As the Federal Reserve Bank continued to raise interest rates in an effort to bring down inflation the tech stocks borrowing power was truncated. Long-term bonds also suffered from this movement. SVB had about twenty-one billion dollars invested in their bond portfolio that had been earning 1.79 percent interest and the new ten-year rate is 3.9 percent. That is a bitter pill to swallow.

Venture capital began to erode too and many startups had to take funds out of SVB to stay afloat. As these and other factors blended together SVB had scads of unrealized losses. On top of those sliding losses, many other customers of SVB began to withdraw their funds leaving the back with little working capital.

In order to stave off the bleeding SVB attempted to sell off many of its securities for a loss this past Wednesday. To try to balance that shift they sold 2.2 Billion dollars of new shares, but by then there was already mass panic amongst investors.
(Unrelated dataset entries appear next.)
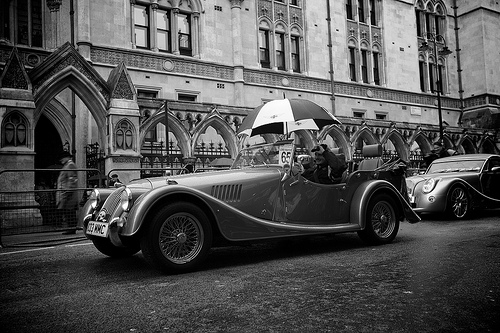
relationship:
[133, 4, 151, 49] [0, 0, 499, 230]
window on building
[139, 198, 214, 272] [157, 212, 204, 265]
wheel has a rims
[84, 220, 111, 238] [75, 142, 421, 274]
license plate on car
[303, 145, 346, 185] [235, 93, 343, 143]
man holding umbrella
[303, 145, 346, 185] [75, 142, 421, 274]
man driving car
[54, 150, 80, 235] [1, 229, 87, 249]
man on sidewalk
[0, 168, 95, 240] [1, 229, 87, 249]
barricade on sidewalk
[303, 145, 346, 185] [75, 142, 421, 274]
man in car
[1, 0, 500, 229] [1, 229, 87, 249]
arches above sidewalk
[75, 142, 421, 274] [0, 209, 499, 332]
car on road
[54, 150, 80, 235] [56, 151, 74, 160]
man wearing hat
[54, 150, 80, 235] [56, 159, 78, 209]
man wearing coat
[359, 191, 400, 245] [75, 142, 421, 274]
wheel on car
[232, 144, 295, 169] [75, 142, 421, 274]
windshield on car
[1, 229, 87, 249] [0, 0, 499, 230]
sidewalk in front of building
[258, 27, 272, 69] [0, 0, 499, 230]
window on building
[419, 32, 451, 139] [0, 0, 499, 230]
street lamp in front of building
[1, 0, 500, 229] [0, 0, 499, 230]
arches on building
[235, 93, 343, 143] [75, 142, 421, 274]
umbrella in car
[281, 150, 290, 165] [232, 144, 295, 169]
65 in windshield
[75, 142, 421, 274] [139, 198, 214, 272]
car has a wheel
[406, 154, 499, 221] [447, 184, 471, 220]
car has a wheel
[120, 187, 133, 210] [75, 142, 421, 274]
headlight on car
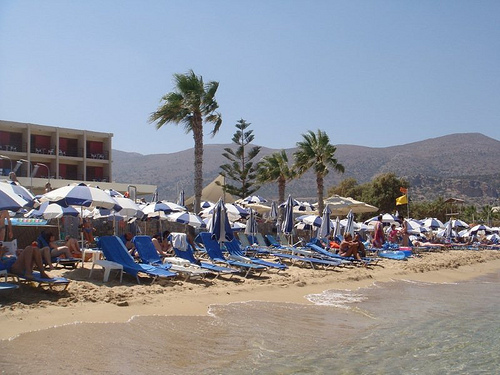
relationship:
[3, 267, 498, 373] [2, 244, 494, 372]
water on beach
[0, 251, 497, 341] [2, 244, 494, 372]
sand on beach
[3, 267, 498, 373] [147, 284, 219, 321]
water near sand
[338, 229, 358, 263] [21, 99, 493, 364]
person on beach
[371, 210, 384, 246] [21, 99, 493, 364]
person on beach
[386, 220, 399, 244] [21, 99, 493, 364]
person on beach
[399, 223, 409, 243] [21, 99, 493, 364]
person on beach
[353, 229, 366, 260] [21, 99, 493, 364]
person on beach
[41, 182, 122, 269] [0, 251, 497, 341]
umbrellas on sand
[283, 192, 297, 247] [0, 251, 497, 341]
umbrellas on sand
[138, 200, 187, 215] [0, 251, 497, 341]
umbrella on sand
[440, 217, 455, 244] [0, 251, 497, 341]
umbrellas on sand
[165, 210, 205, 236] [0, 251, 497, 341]
umbrellas on sand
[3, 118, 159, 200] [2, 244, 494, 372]
building on beach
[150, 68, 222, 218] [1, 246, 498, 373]
tree on sand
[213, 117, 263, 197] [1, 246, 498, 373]
tree on sand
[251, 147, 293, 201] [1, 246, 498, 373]
tree on sand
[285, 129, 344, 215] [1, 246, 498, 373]
tree on sand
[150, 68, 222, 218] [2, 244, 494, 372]
tree on beach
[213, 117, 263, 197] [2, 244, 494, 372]
tree on beach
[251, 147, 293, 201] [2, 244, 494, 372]
tree on beach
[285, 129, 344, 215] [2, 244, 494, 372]
tree on beach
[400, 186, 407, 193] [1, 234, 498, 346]
flag on beach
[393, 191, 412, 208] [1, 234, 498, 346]
flag on beach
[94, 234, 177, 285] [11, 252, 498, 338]
beach chair on beach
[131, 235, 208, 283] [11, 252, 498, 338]
beach chair on beach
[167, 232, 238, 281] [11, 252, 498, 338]
beach chair on beach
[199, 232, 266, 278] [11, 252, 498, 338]
beach chair on beach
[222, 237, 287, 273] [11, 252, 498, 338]
beach chair on beach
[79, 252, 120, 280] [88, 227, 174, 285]
table next to chair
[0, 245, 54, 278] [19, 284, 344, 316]
person on beach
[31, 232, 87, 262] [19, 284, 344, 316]
person on beach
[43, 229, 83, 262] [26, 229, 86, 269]
person lying on chair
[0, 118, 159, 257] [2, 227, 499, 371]
building on beach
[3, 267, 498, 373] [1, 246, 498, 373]
water on sand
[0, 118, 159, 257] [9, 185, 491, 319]
building near beach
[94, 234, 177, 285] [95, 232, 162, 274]
beach chair covered by towel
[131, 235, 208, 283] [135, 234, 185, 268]
beach chair covered by towel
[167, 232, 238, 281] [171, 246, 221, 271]
beach chair covered by towel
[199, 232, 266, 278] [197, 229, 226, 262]
beach chair covered by towel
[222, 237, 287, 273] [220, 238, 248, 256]
beach chair covered by towel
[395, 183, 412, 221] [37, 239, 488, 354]
flag ay beach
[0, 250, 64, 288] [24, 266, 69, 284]
person laying in chair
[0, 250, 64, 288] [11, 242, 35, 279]
person has leg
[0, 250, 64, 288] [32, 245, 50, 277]
person has leg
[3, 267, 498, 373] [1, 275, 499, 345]
water has foam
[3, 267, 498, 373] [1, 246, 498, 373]
water lapping sand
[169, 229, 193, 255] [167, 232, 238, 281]
towel on beach chair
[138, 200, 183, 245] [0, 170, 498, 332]
umbrella on beach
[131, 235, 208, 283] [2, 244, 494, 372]
beach chair on beach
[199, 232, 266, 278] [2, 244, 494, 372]
beach chair on beach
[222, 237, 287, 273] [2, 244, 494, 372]
beach chair on beach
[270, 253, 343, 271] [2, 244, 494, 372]
beach chair on beach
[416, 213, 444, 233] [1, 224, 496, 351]
umbrella on beach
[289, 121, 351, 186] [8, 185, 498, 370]
tree in beach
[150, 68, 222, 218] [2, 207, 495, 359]
tree in beach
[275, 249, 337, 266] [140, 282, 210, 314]
beach chair on sand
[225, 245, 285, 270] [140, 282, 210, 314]
beach chair on sand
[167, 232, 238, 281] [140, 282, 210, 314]
beach chair on sand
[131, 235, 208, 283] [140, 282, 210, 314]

Thursday morning, as the markets opened around the globe, their stock tumbled and fell. This momentum also affected the prices of other bank stocks as investors believed they might quickly revisit the collapse of 2007 and 2008.

By Friday morning the trading for SVB stock was stopped which hindered their possibility of finding anyone to bail them out. The regulators in California shut them down and put them under receivership with the FDIC (Federal Deposit Insurance Corporation).

Senator Elizabeth Warren

The Feds not wanting another landslide said it was not something that might affect the broader markets and other banks as this scenario previously had. The FDIC said that by today, Monday, March 13, 2023 all insured deposits would have complete access to their funds and those with uninsured funds would receive an “advance dividend next week”.

Despite the reassurances of the Feds some of the smaller banks that have close ties to these cash-deficient industries that fund crypto and tech may also falter. Can we afford not to intercede?